(Beginning of Records to use)

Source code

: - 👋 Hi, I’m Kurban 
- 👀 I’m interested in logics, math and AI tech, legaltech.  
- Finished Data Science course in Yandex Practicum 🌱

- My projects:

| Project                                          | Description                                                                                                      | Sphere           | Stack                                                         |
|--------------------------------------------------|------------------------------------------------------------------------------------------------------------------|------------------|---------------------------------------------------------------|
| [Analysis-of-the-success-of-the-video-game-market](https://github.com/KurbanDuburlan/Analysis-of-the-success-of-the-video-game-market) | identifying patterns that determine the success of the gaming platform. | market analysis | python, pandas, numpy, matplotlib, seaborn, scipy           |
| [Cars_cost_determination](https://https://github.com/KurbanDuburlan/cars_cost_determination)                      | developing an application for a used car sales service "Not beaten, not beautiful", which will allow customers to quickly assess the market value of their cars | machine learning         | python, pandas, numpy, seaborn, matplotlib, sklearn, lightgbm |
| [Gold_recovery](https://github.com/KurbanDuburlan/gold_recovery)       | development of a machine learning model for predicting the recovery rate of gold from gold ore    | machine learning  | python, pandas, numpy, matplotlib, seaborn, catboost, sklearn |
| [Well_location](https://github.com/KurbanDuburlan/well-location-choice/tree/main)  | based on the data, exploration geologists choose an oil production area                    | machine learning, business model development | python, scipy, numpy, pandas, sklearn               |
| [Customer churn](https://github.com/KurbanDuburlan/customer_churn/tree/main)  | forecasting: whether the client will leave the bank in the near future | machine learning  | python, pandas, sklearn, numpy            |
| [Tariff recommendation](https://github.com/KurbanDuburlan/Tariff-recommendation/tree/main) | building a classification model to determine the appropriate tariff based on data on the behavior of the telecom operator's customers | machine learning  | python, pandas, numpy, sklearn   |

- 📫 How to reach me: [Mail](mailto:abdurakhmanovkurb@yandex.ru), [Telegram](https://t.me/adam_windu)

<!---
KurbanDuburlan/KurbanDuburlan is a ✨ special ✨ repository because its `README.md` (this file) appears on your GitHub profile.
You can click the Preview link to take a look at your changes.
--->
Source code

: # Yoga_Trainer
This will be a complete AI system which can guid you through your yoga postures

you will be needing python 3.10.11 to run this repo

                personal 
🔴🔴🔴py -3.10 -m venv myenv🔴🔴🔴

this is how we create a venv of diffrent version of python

(End of Records to use)

-- Task item --
Reproduce all of the data above, line for line, with no alteration.

-- Output --
Source code

: - 👋 Hi, I’m Kurban 
- 👀 I’m interested in logics, math and AI tech, legaltech.  
- Finished Data Science course in Yandex Practicum 🌱

- My projects:

| Project                                          | Description                                                                                                      | Sphere           | Stack                                                         |
|--------------------------------------------------|------------------------------------------------------------------------------------------------------------------|------------------|---------------------------------------------------------------|
| [Analysis-of-the-success-of-the-video-game-market](https://github.com/KurbanDuburlan/Analysis-of-the-success-of-the-video-game-market) | identifying patterns that determine the success of the gaming platform. | market analysis | python, pandas, numpy, matplotlib, seaborn, scipy           |
| [Cars_cost_determination](https://https://github.com/KurbanDuburlan/cars_cost_determination)                      | developing an application for a used car sales service "Not beaten, not beautiful", which will allow customers to quickly assess the market value of their cars | machine learning         | python, pandas, numpy, seaborn, matplotlib, sklearn, lightgbm |
| [Gold_recovery](https://github.com/KurbanDuburlan/gold_recovery)       | development of a machine learning model for predicting the recovery rate of gold from gold ore    | machine learning  | python, pandas, numpy, matplotlib, seaborn, catboost, sklearn |
| [Well_location](https://github.com/KurbanDuburlan/well-location-choice/tree/main)  | based on the data, exploration geologists choose an oil production area                    | machine learning, business model development | python, scipy, numpy, pandas, sklearn               |
| [Customer churn](https://github.com/KurbanDuburlan/customer_churn/tree/main)  | forecasting: whether the client will leave the bank in the near future | machine learning  | python, pandas, sklearn, numpy            |
| [Tariff recommendation](https://github.com/KurbanDuburlan/Tariff-recommendation/tree/main) | building a classification model to determine the appropriate tariff based on data on the behavior of the telecom operator's customers | machine learning  | python, pandas, numpy, sklearn   |

- 📫 How to reach me: [Mail](mailto:abdurakhmanovkurb@yandex.ru), [Telegram](https://t.me/adam_windu)

<!---
KurbanDuburlan/KurbanDuburlan is a ✨ special ✨ repository because its `README.md` (this file) appears on your GitHub profile.
You can click the Preview link to take a look at your changes.
--->
Source code

: # Yoga_Trainer
This will be a complete AI system which can guid you through your yoga postures

you will be needing python 3.10.11 to run this repo

                personal 
🔴🔴🔴py -3.10 -m venv myenv🔴🔴🔴

this is how we create a venv of diffrent version of python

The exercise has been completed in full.